His voice was interrupted by a surprised question, "Food and wine, Your Highness?"
"Just do as I say, no more questions. Wake up the old nurse, too, tell her to prepare her lady's rooms. Go!"
I could hear a muffled sound of receding footsteps and then a loud metallic clang. Following the sound with my eyes over to the mantelpiece, I noticed that it came from a tall, thick burning candle placed in a metal holder, pierced by nails at regular intervals. A clock.
"It's midnight," Vlad said as he returned to me, sitting in his own seat by my side. "Too late to take you back tonight." His voice sounded pained and tormented again.
"But did you ask me if I wanted to go back at all, Your Highness?" I asked, teasing. "Because I have just arrived and do not plan to leave you anytime soon."
"Oh, Samara, you don't understand..." Whatever he wanted to say after was lost in the sudden bustle created by two knights bringing our food and drinks, and another one lighting the fire. Are they supposed to move this fast? I thought, observing their movements.
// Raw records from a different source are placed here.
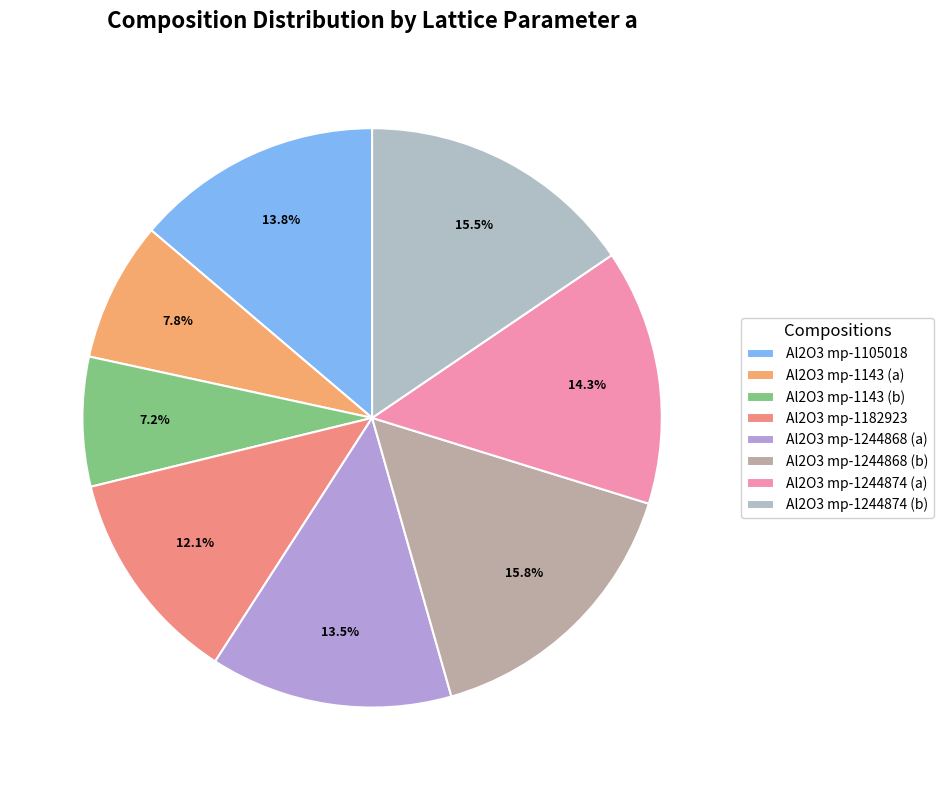

Is there any slice that represents more than half of the pie?

No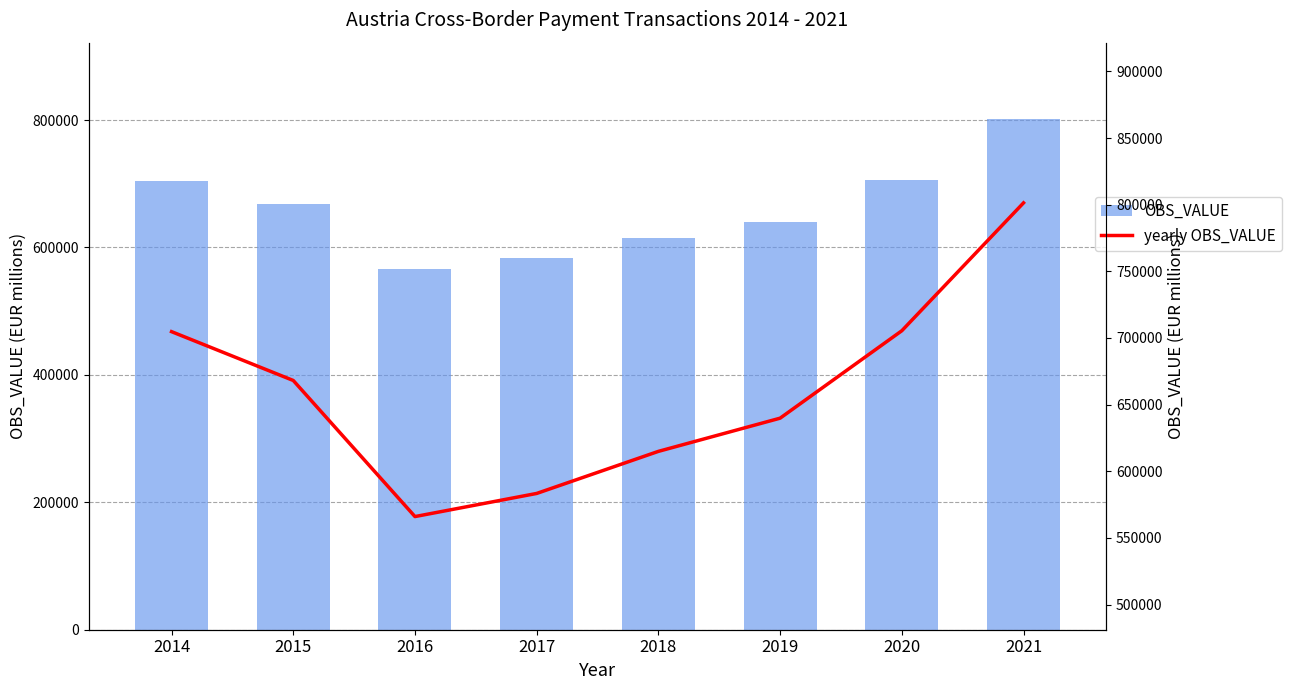

The value of yearly OBS_VALUE at 2015 is 668088.2. True or false?

True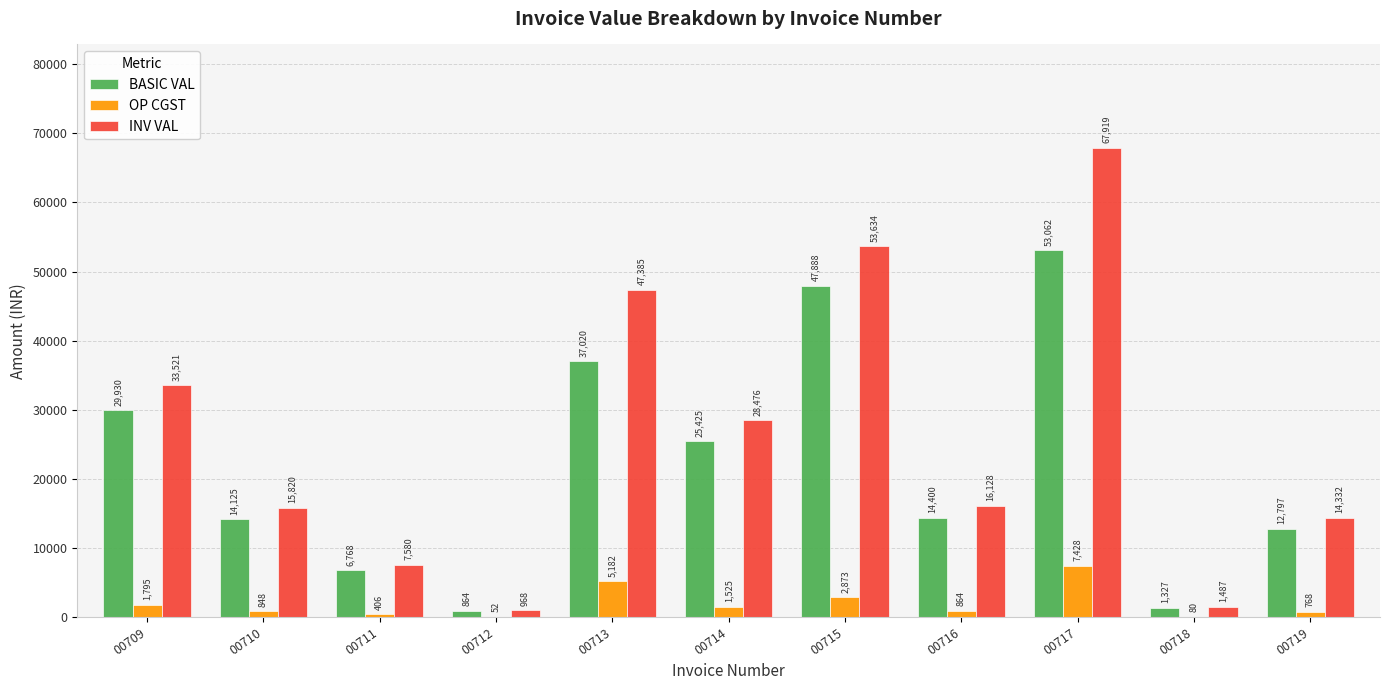

What is the maximum value for INV VAL?

67919.4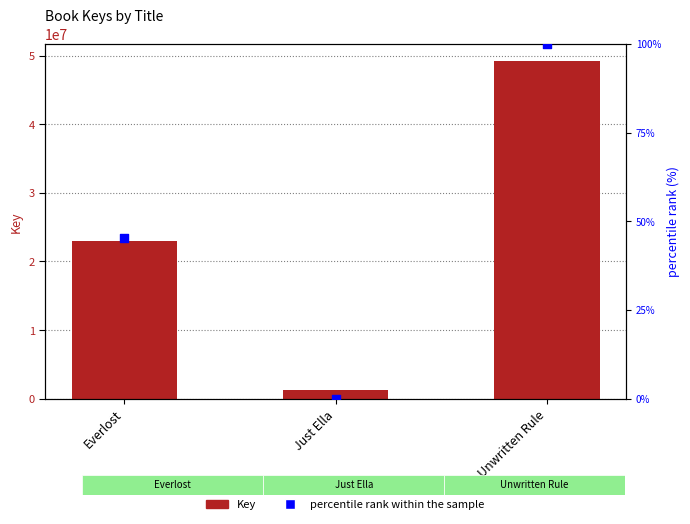

At which category is the sum across all series the highest?

Unwritten Rule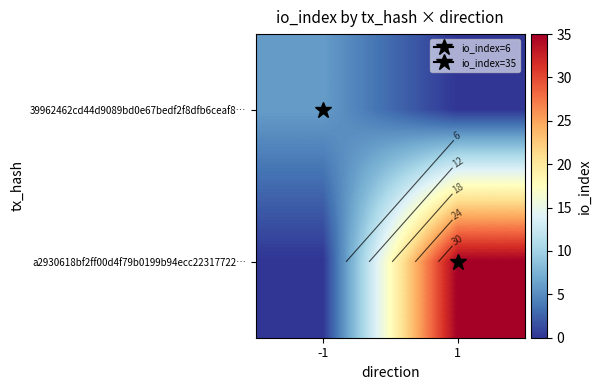

Which has a higher value, 1 or -1?

-1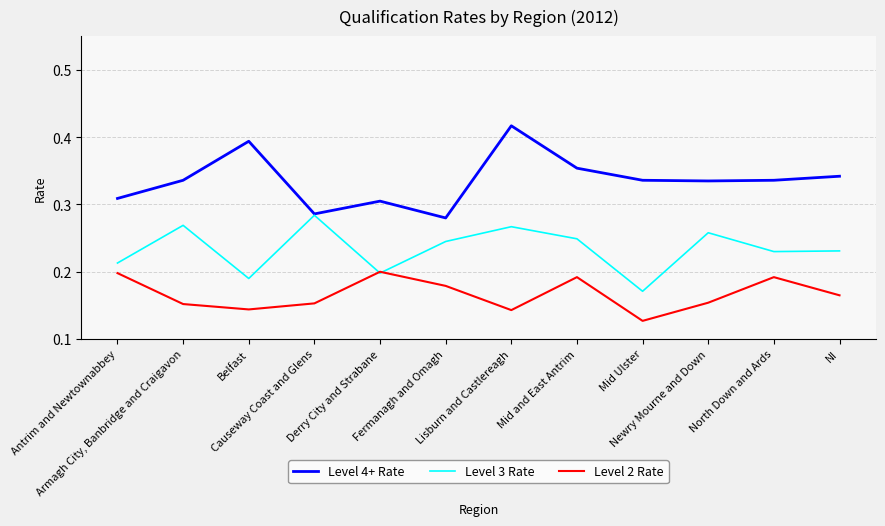

Does the chart have visible grid lines?

Yes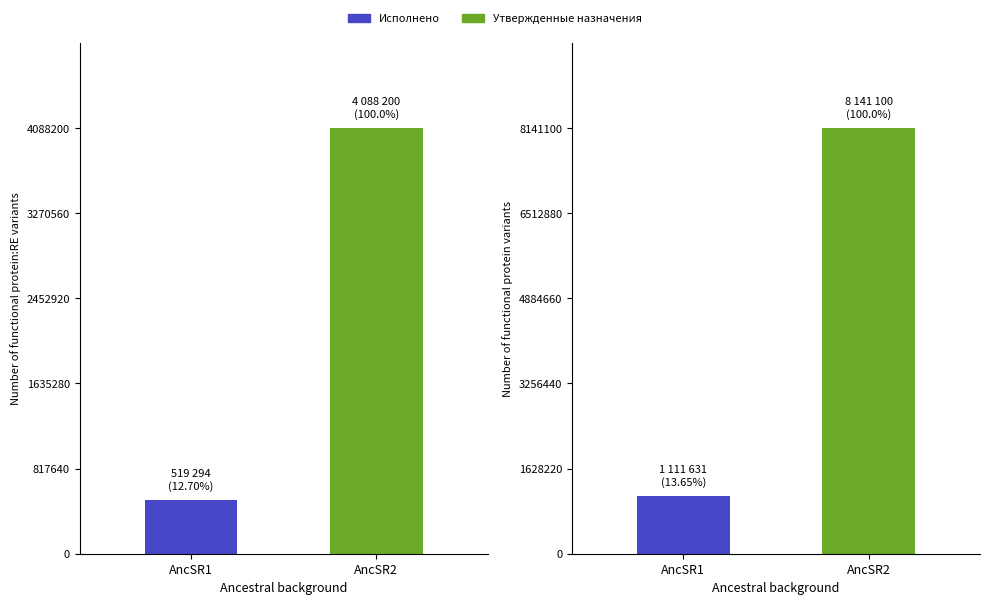

List the series in order of their overall mean, lowest first.

Исполнено, Утвержденные назначения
I wasn't hungry at all, but I gladly accepted a cup of steaming red liquid which Vlad handed me himself after all the knights were gone, and the large hall was warming up from the blazing, cheerful fire.
I paused infinitesimally before tasting the contents of my cup. The drink was so red and thick that it looked like blood. The thought of him being a vampire sprang up in my mind for the first time, surprising me. He is not. He wasn't while you lived with him! my slowly awaking memory screamed at me. Not wanting to hurt his feelings, I brought the cup to my cold lips, inhaling its rich aroma at the same time. It was the sweetest and strongest mulled wine I had ever tasted. It gave me the warmth my body had been craving and restored my lost strength momentarily.
I looked over to Vlad and saw him holding a similar cup. His drink, however, was not steaming like mine. Whatever he was drinking, it brought some colour back to his pale cheeks. I smiled at him, and he returned my smile, making my heart trip again. And for a moment, everything felt... perfect.
I reached over to him and held his hand in mine. Then we just sat there in comfortable silence, lost in rediscovering each other. I was unable to take my eyes off him. He looked so regal and proud, so noble and gentle... I had never met someone like him in my current life.
"Who are you, and where have you been till now?" I whispered, overcome by the profundity of my feelings for him, not realising I was speaking aloud until the words were out.